Je me sens doucement submergée. Tout m'envahit : l'inconscience de certaines personnes, les questions et les répliques d'autrui, les commentaires non souhaitées et même les actes gentils des gens. [Même les mouches s'acharnent contre moi.] Arrêtez, laissez-moi vivre, laissez-moi tranquille. Je veux avoir pour seule compagnie la solitude. Chaque petit geste de plus est un petit geste de trop, cela me met presque hors de moi. Je me sens parfois invisible et même quand je ne le suis pas, c'est comme-ci on choisissait volontairement ou involontairement de m'ignorer. Je vois que je n'ai pas ma place ici, je vois ces petits pantins vivre très bien sans moi. Je voudrais rentrer chez moi. Je le veux tellement que les larmes me viennent aussi rapidement que naturellement. Je me dis qu'elle prendrait bien soin de moi si elle était là. Je me rappelle qu'elle parle bien français, qu'on rit des mêmes choses et qu'on se comprend. C'est bien à ces moments-là que je pense à elle, que je pense à notre évasion possible. Zut ! Je me rappelle aussi que je n'aime pas ses vêtements. A vrai dire, je ne sais pas si c'est moi réellement ou si c'est vous qui me dites de ne pas les aimer. Comment savoir ? Vous m'avez tellement influencé. Il m'est impossible de savoir.
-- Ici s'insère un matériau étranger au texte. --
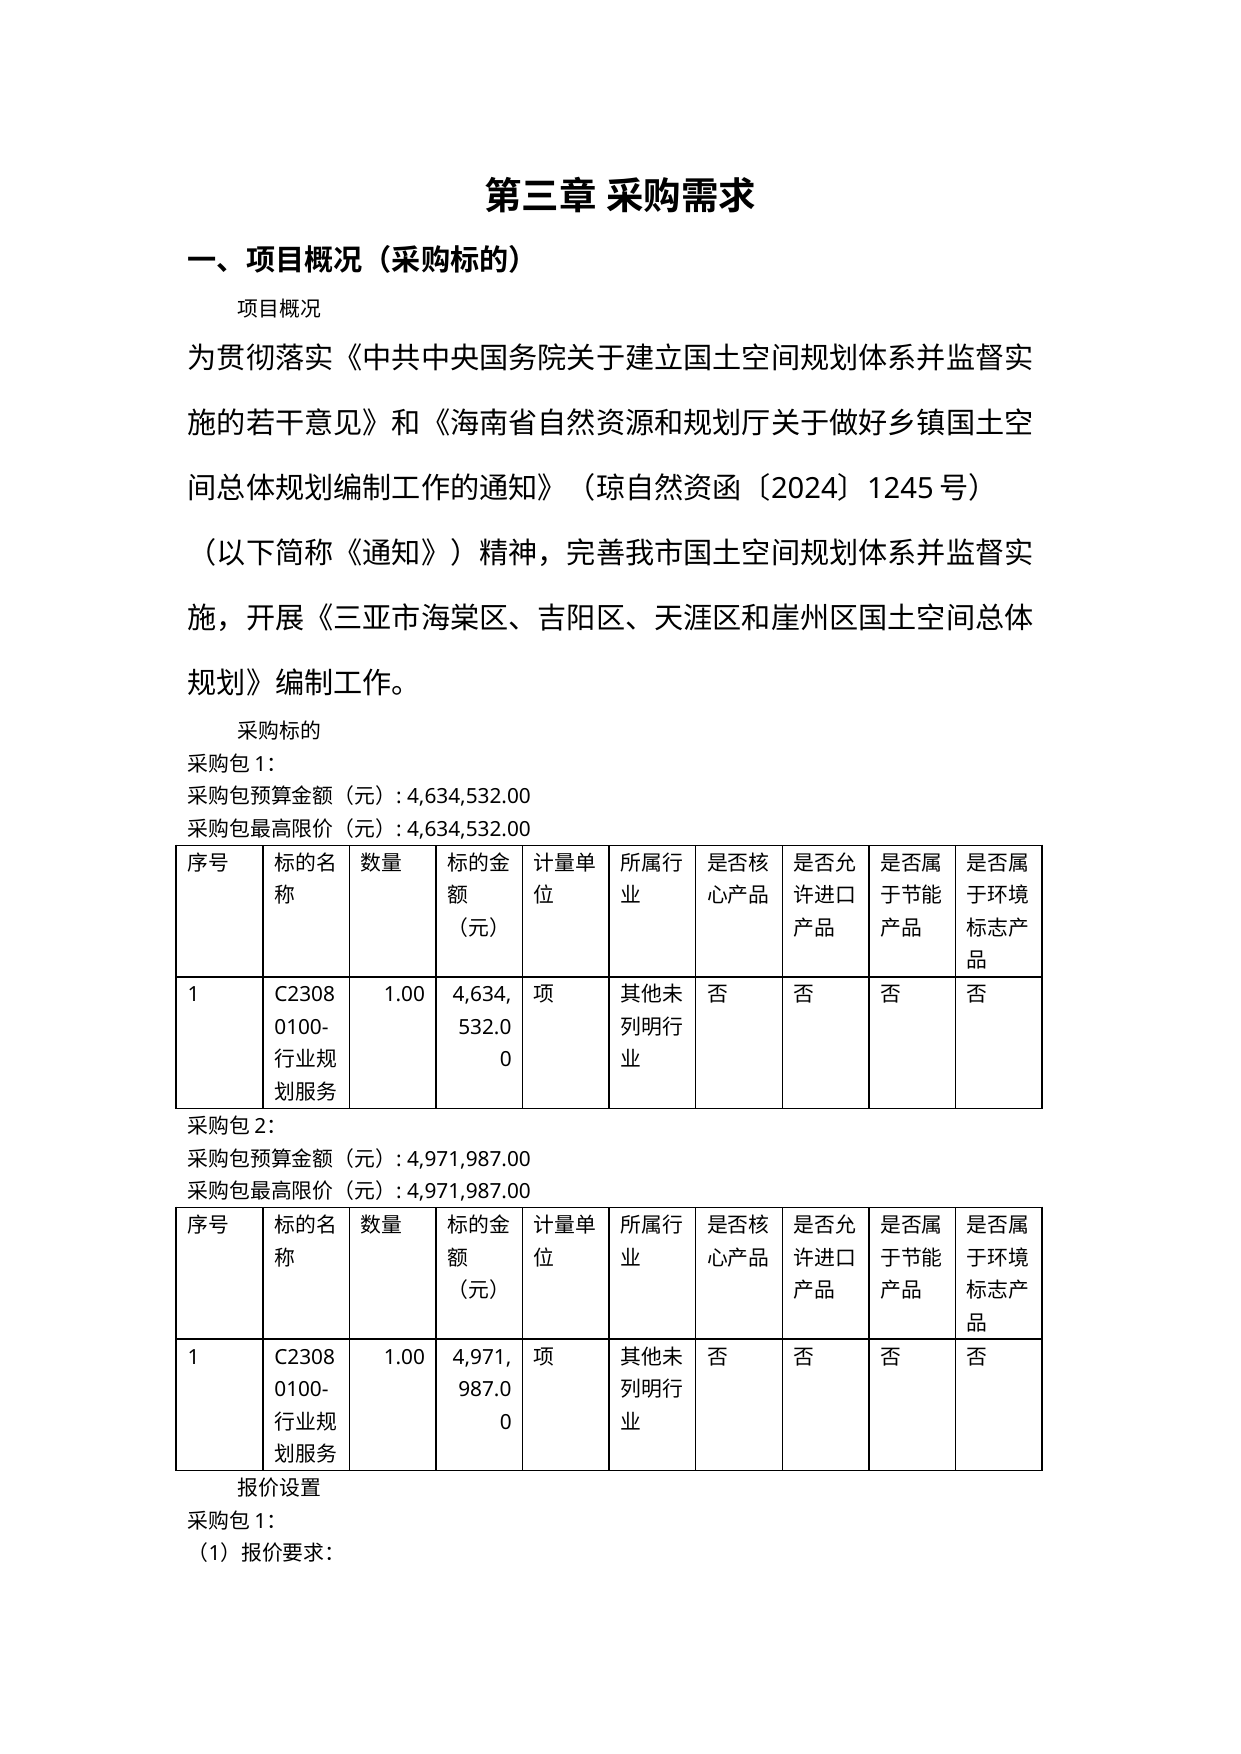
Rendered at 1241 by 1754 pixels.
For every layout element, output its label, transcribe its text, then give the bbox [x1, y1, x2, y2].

table_header 序号 [177, 846, 262, 976]
table_cell 4,971,987.00 [437, 1340, 522, 1470]
text 采购包1： [187, 1504, 1053, 1536]
table_header 是否属于环境标志产品 [956, 1208, 1041, 1338]
text 采购包最高限价（元）: 4,634,532.00 [187, 812, 1053, 844]
table_header 计量单位 [523, 1208, 608, 1338]
table_header 是否属于环境标志产品 [956, 846, 1041, 976]
text 项目概况 [187, 292, 1053, 324]
table_header 是否属于节能产品 [870, 846, 955, 976]
text 采购包预算金额（元）: 4,634,532.00 [187, 779, 1053, 812]
table_header 标的金额 （元） [437, 846, 522, 976]
text 采购包2： [187, 1109, 1053, 1142]
table_cell 4,634,532.00 [437, 978, 522, 1108]
text 采购包预算金额（元）: 4,971,987.00 [187, 1142, 1053, 1174]
table_cell 否 [783, 1340, 868, 1470]
text 第三章 采购需求 [187, 162, 1053, 227]
table_cell 否 [696, 978, 782, 1108]
table_cell 否 [870, 978, 955, 1108]
text 采购包最高限价（元）: 4,971,987.00 [187, 1174, 1053, 1207]
text 采购标的 [187, 714, 1053, 747]
table_header 数量 [350, 1208, 435, 1338]
table_cell 否 [870, 1340, 955, 1470]
table_cell 其他未列明行业 [610, 1340, 695, 1470]
table_cell 1.00 [350, 1340, 435, 1470]
table_cell 项 [523, 978, 608, 1108]
text 采购包1： [187, 747, 1053, 779]
table_cell C23080100-行业规划服务 [264, 978, 349, 1108]
table_cell 否 [783, 978, 868, 1108]
table_header 计量单位 [523, 846, 608, 976]
table_cell 1 [177, 1340, 262, 1470]
text 为贯彻落实《中共中央国务院关于建立国土空间规划体系并监督实施的若干意见》和《海南省自然资源和规划厅关于做好乡镇国土空间总体规划编制工作的通知》（琼自然资函〔2024〕1245号）（以下简称《通知》）精神，完善我市国土空间规划体系并监督实施，开展《三亚市海棠区、吉阳区、天涯区和崖州区国土空间总体规划》编制工作。 [187, 324, 1053, 714]
table_header 标的名称 [264, 1208, 349, 1338]
table_cell 其他未列明行业 [610, 978, 695, 1108]
table_header 所属行业 [610, 1208, 695, 1338]
table_header 序号 [177, 1208, 262, 1338]
table_header 是否核心产品 [696, 846, 782, 976]
table_header 是否允许进口产品 [783, 1208, 868, 1338]
table_cell 1.00 [350, 978, 435, 1108]
table_header 标的名称 [264, 846, 349, 976]
text （1）报价要求： [187, 1536, 1053, 1569]
table_header 所属行业 [610, 846, 695, 976]
table_header 是否允许进口产品 [783, 846, 868, 976]
table_cell 1 [177, 978, 262, 1108]
table_cell 否 [956, 1340, 1041, 1470]
table_header 标的金额 （元） [437, 1208, 522, 1338]
table_header 是否核心产品 [696, 1208, 782, 1338]
text 一、项目概况（采购标的） [187, 227, 1053, 292]
table_header 是否属于节能产品 [870, 1208, 955, 1338]
table_cell 否 [696, 1340, 782, 1470]
table_cell 否 [956, 978, 1041, 1108]
table_header 数量 [350, 846, 435, 976]
table_cell 项 [523, 1340, 608, 1470]
table_cell C23080100-行业规划服务 [264, 1340, 349, 1470]
text 报价设置 [187, 1471, 1053, 1504]
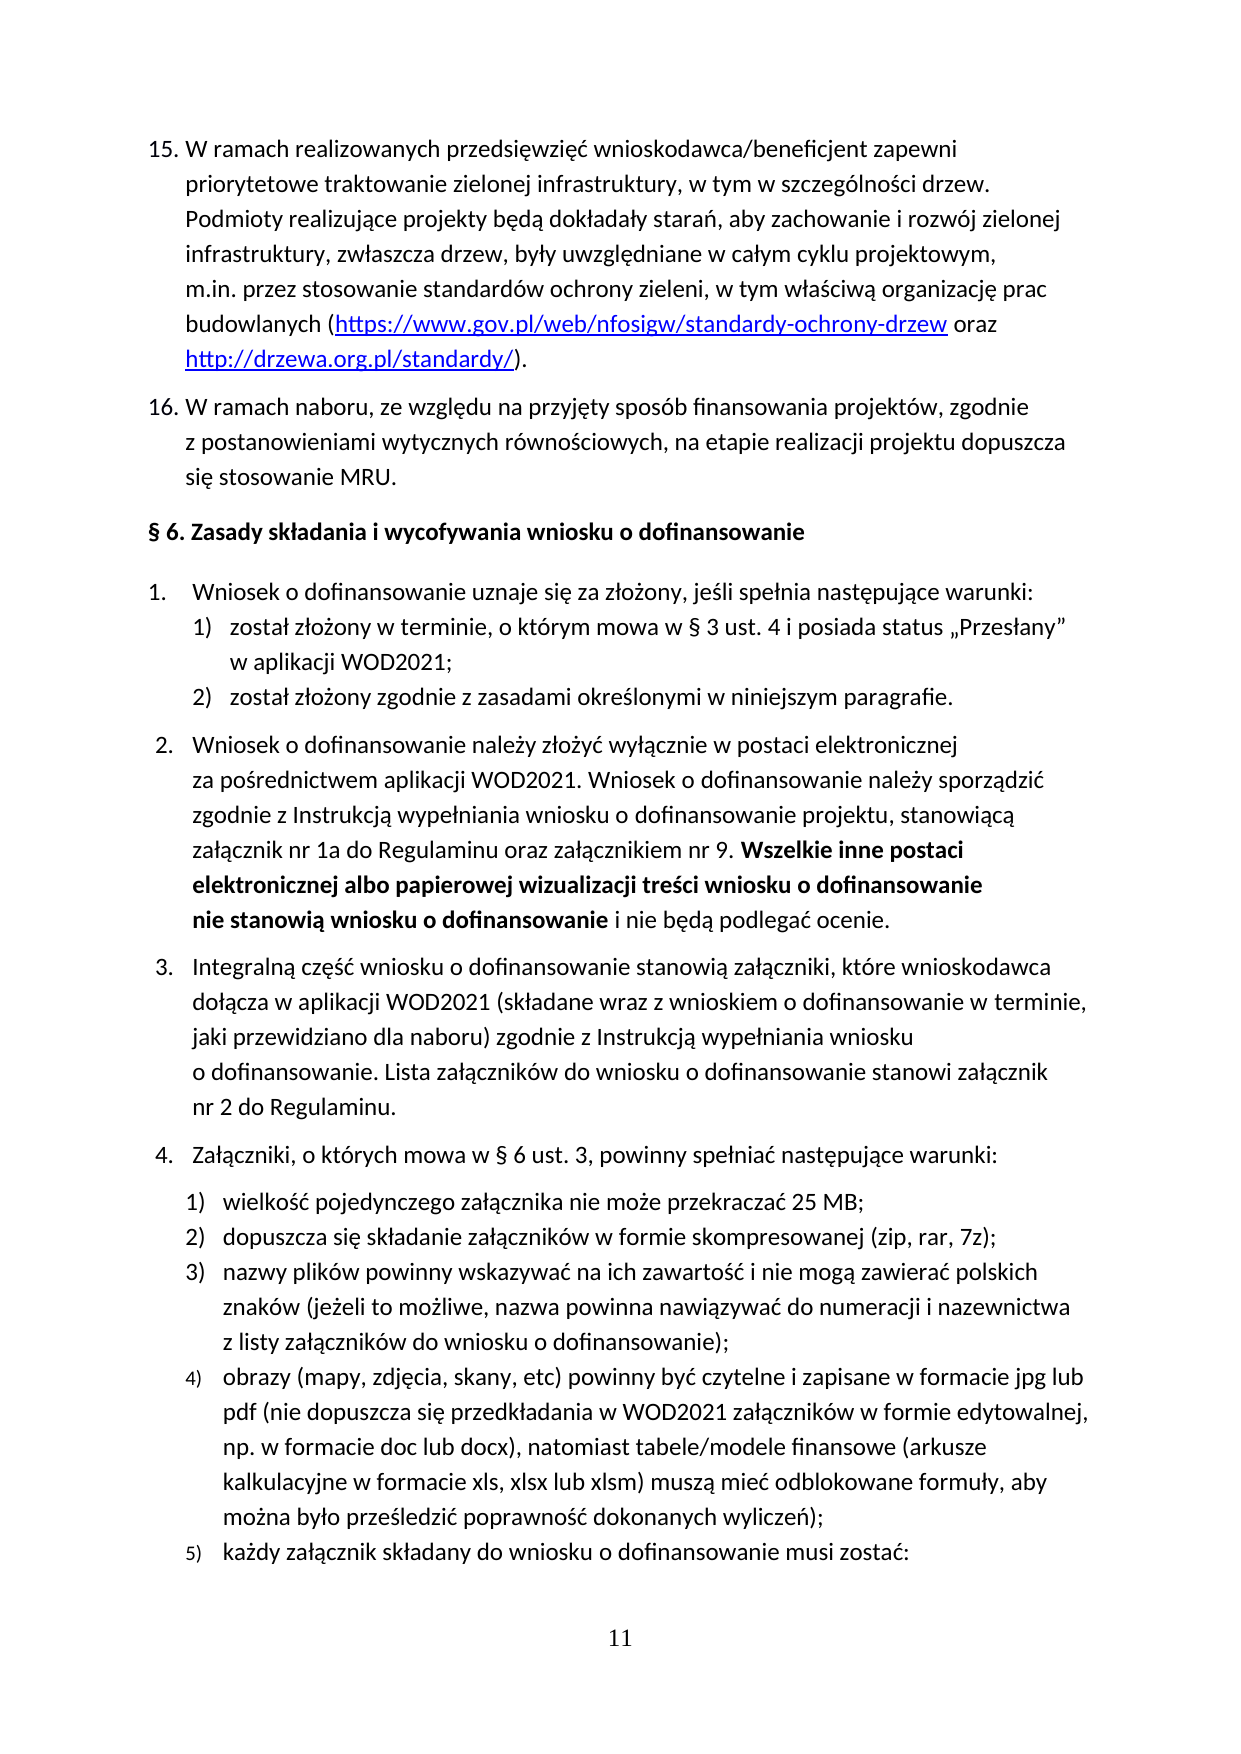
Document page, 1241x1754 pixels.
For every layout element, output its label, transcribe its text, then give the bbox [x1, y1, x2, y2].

list W ramach realizowanych przedsięwzięć wnioskodawca/beneficjent zapewni priorytetowe traktowanie zielonej infrastruktury, w tym w szczególności drzew. Podmioty realizujące projekty będą dokładały starań, aby zachowanie i rozwój zielonej infrastruktury, zwłaszcza drzew, były uwzględniane w całym cyklu projektowym, m.in. przez stosowanie standardów ochrony zieleni, w tym właściwą organizację prac budowlanych (https://www.gov.pl/web/nfosigw/standardy-ochrony-drzew oraz http://drzewa.org.pl/standardy/). [148, 133, 1092, 374]
subtitle § 6. Zasady składania i wycofywania wniosku o dofinansowanie [148, 516, 1092, 547]
list Załączniki, o których mowa w § 6 ust. 3, powinny spełniać następujące warunki: [155, 1139, 1092, 1169]
list Wniosek o dofinansowanie uznaje się za złożony, jeśli spełnia następujące warunki: [148, 576, 1092, 607]
list obrazy (mapy, zdjęcia, skany, etc) powinny być czytelne i zapisane w formacie jpg lub pdf (nie dopuszcza się przedkładania w WOD2021 załączników w formie edytowalnej, np. w formacie doc lub docx), natomiast tabele/modele finansowe (arkusze kalkulacyjne w formacie xls, xlsx lub xlsm) muszą mieć odblokowane formuły, aby można było prześledzić poprawność dokonanych wyliczeń); [185, 1361, 1092, 1532]
list każdy załącznik składany do wniosku o dofinansowanie musi zostać: [185, 1536, 1092, 1567]
list nazwy plików powinny wskazywać na ich zawartość i nie mogą zawierać polskich znaków (jeżeli to możliwe, nazwa powinna nawiązywać do numeracji i nazewnictwa z listy załączników do wniosku o dofinansowanie); [185, 1256, 1092, 1357]
list Wniosek o dofinansowanie należy złożyć wyłącznie w postaci elektronicznej za pośrednictwem aplikacji WOD2021. Wniosek o dofinansowanie należy sporządzić zgodnie z Instrukcją wypełniania wniosku o dofinansowanie projektu, stanowiącą załącznik nr 1a do Regulaminu oraz załącznikiem nr 9. Wszelkie inne postaci elektronicznej albo papierowej wizualizacji treści wniosku o dofinansowanie nie stanowią wniosku o dofinansowanie i nie będą podlegać ocenie. [155, 729, 1092, 934]
list został złożony zgodnie z zasadami określonymi w niniejszym paragrafie. [192, 681, 1092, 712]
list W ramach naboru, ze względu na przyjęty sposób finansowania projektów, zgodnie z postanowieniami wytycznych równościowych, na etapie realizacji projektu dopuszcza się stosowanie MRU. [148, 391, 1092, 491]
list wielkość pojedynczego załącznika nie może przekraczać 25 MB; [185, 1186, 1092, 1217]
list Integralną część wniosku o dofinansowanie stanowią załączniki, które wnioskodawca dołącza w aplikacji WOD2021 (składane wraz z wnioskiem o dofinansowanie w terminie, jaki przewidziano dla naboru) zgodnie z Instrukcją wypełniania wniosku o dofinansowanie. Lista załączników do wniosku o dofinansowanie stanowi załącznik nr 2 do Regulaminu. [155, 951, 1092, 1122]
list został złożony w terminie, o którym mowa w § 3 ust. 4 i posiada status „Przesłany” w aplikacji WOD2021; [192, 611, 1092, 677]
list dopuszcza się składanie załączników w formie skompresowanej (zip, rar, 7z); [185, 1221, 1092, 1252]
Comment parler d'authenticité ? Comment dire soyez vous-mêmes. Je trouve que c'est de la connerie. On n'est jamais vraiment nous-mêmes. On est premièrement ce que nos parents ont fait de nous ou plutôt une partie de cela. Je trouve juste de dire de ne pas copier mais comment faire quand on aime ce que l'autre a fait. On prend ce qu'on aime, on personnalise et c'est le notre.
Je conclus par dire que j'ai découvert une chose juste en m'asseyant ici comme une pauvre timbrée ou plutôt la timbrée que je suis.